▶ _Problem description_:
Transcribe the listing in full. Keep every line exactly as it stands.

▶ _The data_:
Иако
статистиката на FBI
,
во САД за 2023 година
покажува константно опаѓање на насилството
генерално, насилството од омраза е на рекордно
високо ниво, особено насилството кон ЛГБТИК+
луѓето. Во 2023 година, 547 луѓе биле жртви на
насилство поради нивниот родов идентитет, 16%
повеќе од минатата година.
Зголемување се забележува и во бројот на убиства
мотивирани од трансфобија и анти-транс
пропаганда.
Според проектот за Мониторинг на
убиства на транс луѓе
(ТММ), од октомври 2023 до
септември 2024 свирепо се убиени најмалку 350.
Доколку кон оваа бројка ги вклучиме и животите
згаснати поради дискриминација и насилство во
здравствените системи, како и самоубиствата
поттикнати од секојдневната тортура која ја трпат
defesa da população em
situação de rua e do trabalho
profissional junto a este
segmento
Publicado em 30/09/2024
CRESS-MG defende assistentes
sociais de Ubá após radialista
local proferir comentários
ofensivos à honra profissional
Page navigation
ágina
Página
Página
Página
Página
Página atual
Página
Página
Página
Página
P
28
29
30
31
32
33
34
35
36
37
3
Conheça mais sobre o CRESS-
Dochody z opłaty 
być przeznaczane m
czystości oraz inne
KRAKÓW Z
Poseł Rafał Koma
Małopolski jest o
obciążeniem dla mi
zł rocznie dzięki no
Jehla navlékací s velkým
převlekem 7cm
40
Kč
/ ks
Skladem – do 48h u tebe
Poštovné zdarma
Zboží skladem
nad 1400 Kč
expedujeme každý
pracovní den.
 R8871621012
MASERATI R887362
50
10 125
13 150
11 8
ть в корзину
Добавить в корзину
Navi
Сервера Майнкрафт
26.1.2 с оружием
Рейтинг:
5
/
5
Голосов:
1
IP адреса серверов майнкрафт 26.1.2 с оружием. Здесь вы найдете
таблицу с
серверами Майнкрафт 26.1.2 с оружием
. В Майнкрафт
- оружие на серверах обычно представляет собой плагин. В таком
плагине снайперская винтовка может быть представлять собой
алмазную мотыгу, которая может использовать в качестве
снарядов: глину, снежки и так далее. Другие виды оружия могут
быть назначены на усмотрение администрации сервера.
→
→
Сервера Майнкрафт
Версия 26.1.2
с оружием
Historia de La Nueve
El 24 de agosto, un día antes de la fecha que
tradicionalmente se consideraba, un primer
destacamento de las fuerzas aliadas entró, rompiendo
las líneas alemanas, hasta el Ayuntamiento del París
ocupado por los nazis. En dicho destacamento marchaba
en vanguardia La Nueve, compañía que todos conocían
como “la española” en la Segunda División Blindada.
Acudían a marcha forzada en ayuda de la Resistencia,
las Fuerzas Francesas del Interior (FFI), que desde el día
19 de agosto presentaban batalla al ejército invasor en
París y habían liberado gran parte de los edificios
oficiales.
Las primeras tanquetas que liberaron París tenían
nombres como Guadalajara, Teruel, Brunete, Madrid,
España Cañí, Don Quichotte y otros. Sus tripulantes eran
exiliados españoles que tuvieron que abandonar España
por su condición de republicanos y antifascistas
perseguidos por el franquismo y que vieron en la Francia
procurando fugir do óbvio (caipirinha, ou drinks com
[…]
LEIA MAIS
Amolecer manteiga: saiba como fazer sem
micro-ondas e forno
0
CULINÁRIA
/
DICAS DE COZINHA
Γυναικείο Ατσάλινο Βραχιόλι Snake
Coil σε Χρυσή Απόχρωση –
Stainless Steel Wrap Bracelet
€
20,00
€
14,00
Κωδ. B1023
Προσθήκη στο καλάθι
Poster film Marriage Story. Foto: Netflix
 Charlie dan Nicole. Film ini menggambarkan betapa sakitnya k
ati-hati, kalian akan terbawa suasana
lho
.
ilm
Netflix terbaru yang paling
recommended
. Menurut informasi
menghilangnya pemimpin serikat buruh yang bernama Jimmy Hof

▶ _Response to the exercise_:
Иако
статистиката на FBI
,
во САД за 2023 година
покажува константно опаѓање на насилството
генерално, насилството од омраза е на рекордно
високо ниво, особено насилството кон ЛГБТИК+
луѓето. Во 2023 година, 547 луѓе биле жртви на
насилство поради нивниот родов идентитет, 16%
повеќе од минатата година.
Зголемување се забележува и во бројот на убиства
мотивирани од трансфобија и анти-транс
пропаганда.
Според проектот за Мониторинг на
убиства на транс луѓе
(ТММ), од октомври 2023 до
септември 2024 свирепо се убиени најмалку 350.
Доколку кон оваа бројка ги вклучиме и животите
згаснати поради дискриминација и насилство во
здравствените системи, како и самоубиствата
поттикнати од секојдневната тортура која ја трпат
defesa da população em
situação de rua e do trabalho
profissional junto a este
segmento
Publicado em 30/09/2024
CRESS-MG defende assistentes
sociais de Ubá após radialista
local proferir comentários
ofensivos à honra profissional
Page navigation
ágina
Página
Página
Página
Página
Página atual
Página
Página
Página
Página
P
28
29
30
31
32
33
34
35
36
37
3
Conheça mais sobre o CRESS-
Dochody z opłaty 
być przeznaczane m
czystości oraz inne
KRAKÓW Z
Poseł Rafał Koma
Małopolski jest o
obciążeniem dla mi
zł rocznie dzięki no
Jehla navlékací s velkým
převlekem 7cm
40
Kč
/ ks
Skladem – do 48h u tebe
Poštovné zdarma
Zboží skladem
nad 1400 Kč
expedujeme každý
pracovní den.
 R8871621012
MASERATI R887362
50
10 125
13 150
11 8
ть в корзину
Добавить в корзину
Navi
Сервера Майнкрафт
26.1.2 с оружием
Рейтинг:
5
/
5
Голосов:
1
IP адреса серверов майнкрафт 26.1.2 с оружием. Здесь вы найдете
таблицу с
серверами Майнкрафт 26.1.2 с оружием
. В Майнкрафт
- оружие на серверах обычно представляет собой плагин. В таком
плагине снайперская винтовка может быть представлять собой
алмазную мотыгу, которая может использовать в качестве
снарядов: глину, снежки и так далее. Другие виды оружия могут
быть назначены на усмотрение администрации сервера.
→
→
Сервера Майнкрафт
Версия 26.1.2
с оружием
Historia de La Nueve
El 24 de agosto, un día antes de la fecha que
tradicionalmente se consideraba, un primer
destacamento de las fuerzas aliadas entró, rompiendo
las líneas alemanas, hasta el Ayuntamiento del París
ocupado por los nazis. En dicho destacamento marchaba
en vanguardia La Nueve, compañía que todos conocían
como “la española” en la Segunda División Blindada.
Acudían a marcha forzada en ayuda de la Resistencia,
las Fuerzas Francesas del Interior (FFI), que desde el día
19 de agosto presentaban batalla al ejército invasor en
París y habían liberado gran parte de los edificios
oficiales.
Las primeras tanquetas que liberaron París tenían
nombres como Guadalajara, Teruel, Brunete, Madrid,
España Cañí, Don Quichotte y otros. Sus tripulantes eran
exiliados españoles que tuvieron que abandonar España
por su condición de republicanos y antifascistas
perseguidos por el franquismo y que vieron en la Francia
procurando fugir do óbvio (caipirinha, ou drinks com
[…]
LEIA MAIS
Amolecer manteiga: saiba como fazer sem
micro-ondas e forno
0
CULINÁRIA
/
DICAS DE COZINHA
Γυναικείο Ατσάλινο Βραχιόλι Snake
Coil σε Χρυσή Απόχρωση –
Stainless Steel Wrap Bracelet
€
20,00
€
14,00
Κωδ. B1023
Προσθήκη στο καλάθι
Poster film Marriage Story. Foto: Netflix
 Charlie dan Nicole. Film ini menggambarkan betapa sakitnya k
ati-hati, kalian akan terbawa suasana
lho
.
ilm
Netflix terbaru yang paling
recommended
. Menurut informasi
menghilangnya pemimpin serikat buruh yang bernama Jimmy Hof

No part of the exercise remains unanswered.